There's such depth to Children Of Alice's output, so much intrigue to be gradually unraveled, that it's difficult to find the words to pin it down descriptively. "I don't think we can really categorise it, because we didn't set out to make a defined type or genre of music," expands Julian House. "The things that influence us include some of the more 'pop art' pieces of musique concrète - Francois Bayle Solitioude, Parmegiani Pop Eclectique, and soundtracks - Miller's Alice, [Czech composer] Zdeněk Liška, the freeform sound of late 60s underground film. In all these cases theres a sense of being drawn from one scene or space into another.
"But we don't think of it as imaginary soundtracks, or musique concrète which is much more rigorous and academic.

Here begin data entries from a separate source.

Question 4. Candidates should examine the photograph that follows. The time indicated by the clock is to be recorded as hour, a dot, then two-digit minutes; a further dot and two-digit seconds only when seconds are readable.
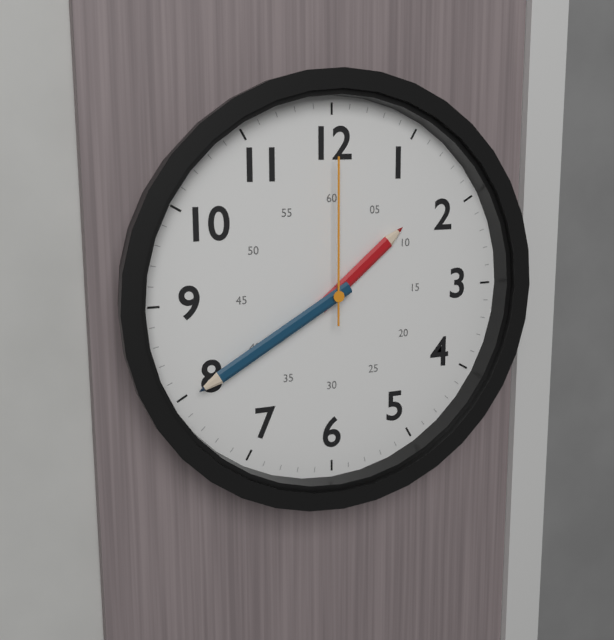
1.40.00
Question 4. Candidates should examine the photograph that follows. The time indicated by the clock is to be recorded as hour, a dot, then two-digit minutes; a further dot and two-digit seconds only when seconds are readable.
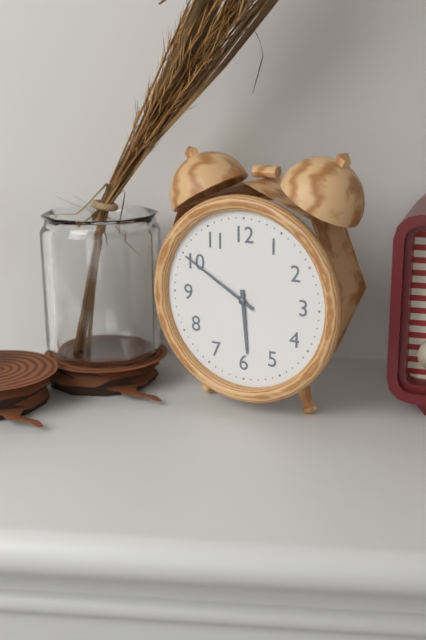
5.50
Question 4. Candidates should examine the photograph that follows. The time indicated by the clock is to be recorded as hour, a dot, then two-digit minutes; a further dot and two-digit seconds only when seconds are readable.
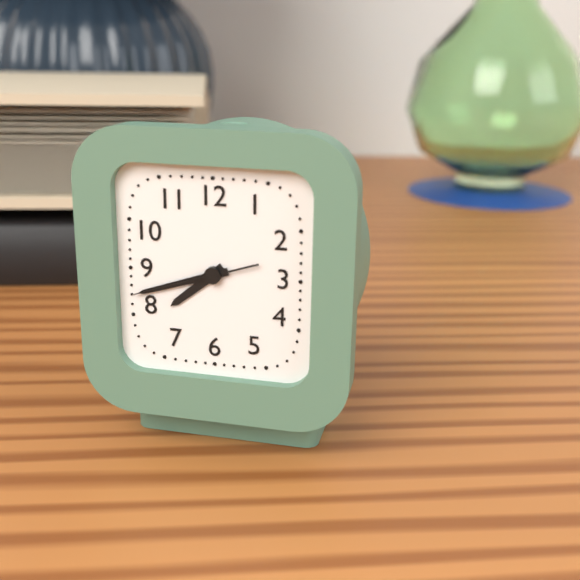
7.42.42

If it fits with anything it's probably the long tradition of 'Head' music but in our case less drifty, more cut up and spliced…which is how dreams are… Maybe Head Music isn't the right term, but LPs that were psychedelic adventures that didn't fit the phased guitar template of the time. LPs like White Noise's An Electric Storm. Also, the way the Limelight label repackaged Pierre Henry and Tom Dissevelt. to appeal to the counter culture audience. The film 2001 wasn't a hit until it was resold as the ultimate trip."
Even that, though, doesn't quite do it justice. "We've always liked stuff that sits in a strange zone between avant garde and psych exploitation. Also things like the Faust Tapes. When we were at college there were things like Spacemen 3's Evening of Contemporary Sitar Music, the Ciccone Youth LP and later still the KLF's Chill Out LP. That still holds up today as a sound adventure."

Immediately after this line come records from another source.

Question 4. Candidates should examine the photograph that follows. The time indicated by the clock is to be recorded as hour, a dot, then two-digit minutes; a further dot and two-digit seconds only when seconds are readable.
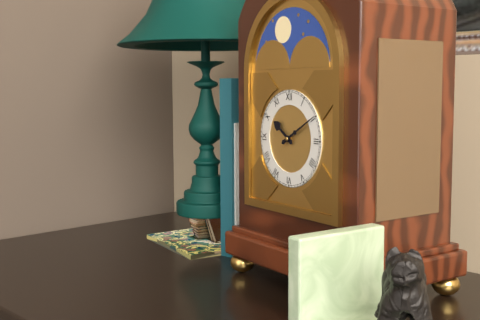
10.10
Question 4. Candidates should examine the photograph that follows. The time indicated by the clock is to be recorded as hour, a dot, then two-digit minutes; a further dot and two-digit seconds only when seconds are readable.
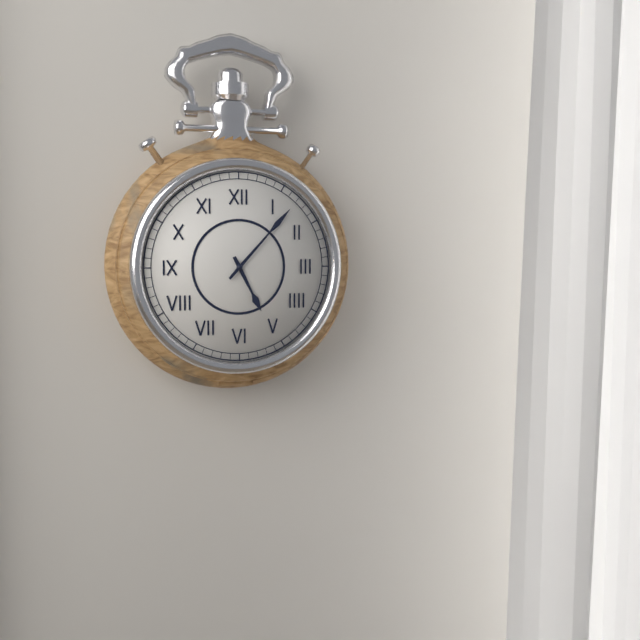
5.07
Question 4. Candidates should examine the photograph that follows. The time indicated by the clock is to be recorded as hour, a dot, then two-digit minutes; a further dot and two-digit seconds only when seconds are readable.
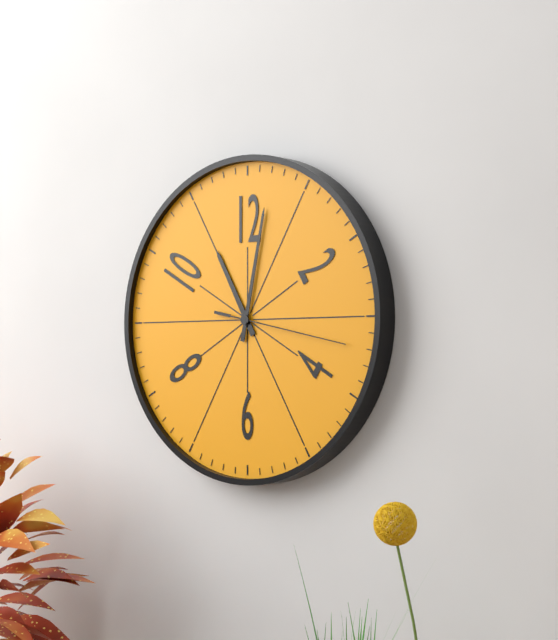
11.02.17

The music is crafted remotely between the three, with each working on pieces to a theme individually and 'sticking them together to see what works'. "Any collage process needs to strike a balance between cuts and fractures and a more seamless continuation. Much like film editing, and dreams," says House.

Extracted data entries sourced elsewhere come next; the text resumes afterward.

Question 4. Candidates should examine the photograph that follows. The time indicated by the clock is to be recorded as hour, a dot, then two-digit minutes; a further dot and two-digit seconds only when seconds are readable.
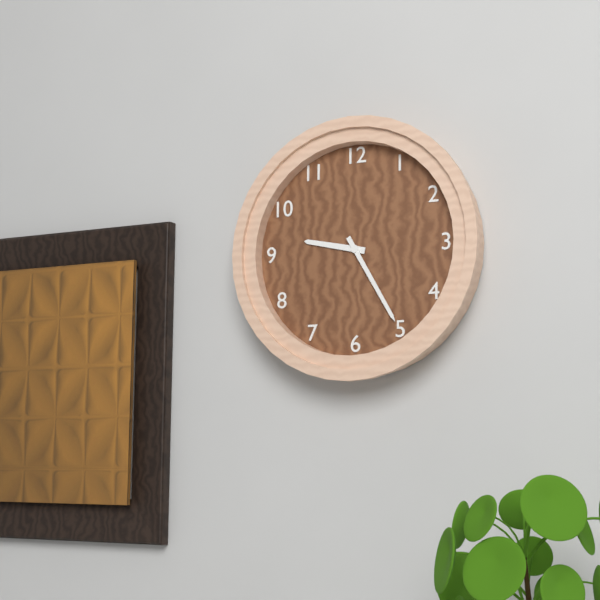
9.25
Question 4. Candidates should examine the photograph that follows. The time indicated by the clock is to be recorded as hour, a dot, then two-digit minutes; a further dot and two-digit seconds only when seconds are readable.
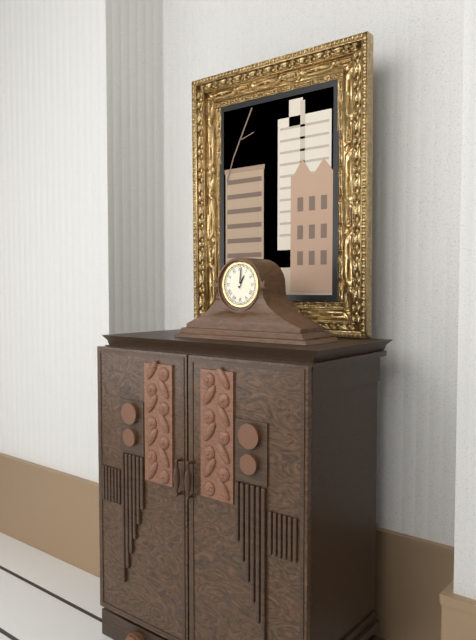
1.01
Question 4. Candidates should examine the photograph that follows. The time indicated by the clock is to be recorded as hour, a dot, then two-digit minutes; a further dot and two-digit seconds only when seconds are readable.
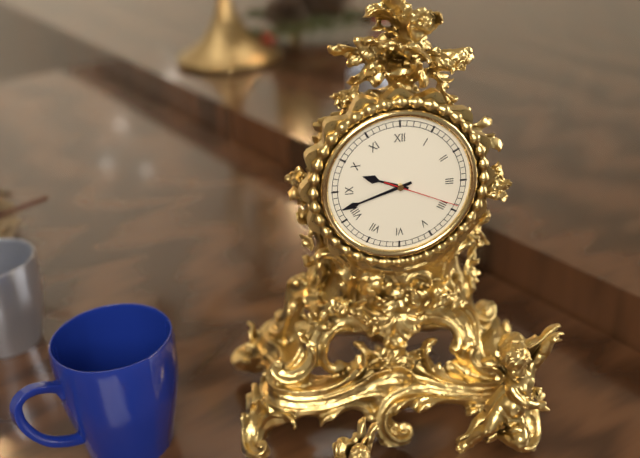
9.42.19
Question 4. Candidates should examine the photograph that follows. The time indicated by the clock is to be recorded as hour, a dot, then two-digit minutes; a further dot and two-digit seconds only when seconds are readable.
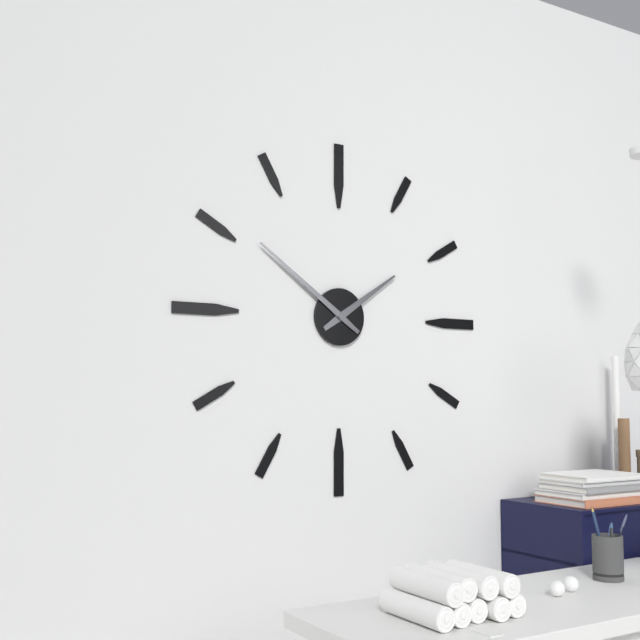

"The Children Of Alice approach is the three of us trying to patch our ideas together, more like how you might make a collage" adds Collins. "Whereas Broadcast always had Trish and her songs at its heart, although the approach in Broadcast did change pretty dramatically over the years. Witch Cults is probably where these two projects come closest."
When it comes to smoothing the cracks, House expands, "sometimes when the pattern emerges, or a piece becomes central to the track, we share open arrangements which we can pull apart, recombine and add to. The process starts with a jump-cut narrative form but gradually we work it into something with themes and sounds that flow through it, keep the listener following and engaged. The interesting thing about sharing files this way is that it keeps each of us guessing and opens up new ways of looking at our own compositions."
The result is a project that simultaneously takes up the mantle of Broadcast's thrillingly explorative streak, and takes it to somewhere else entirely to break wholly new ground. That the themes was chosen for them this time around has been a boon, an opportunity for the trio to make good on their investigative instincts.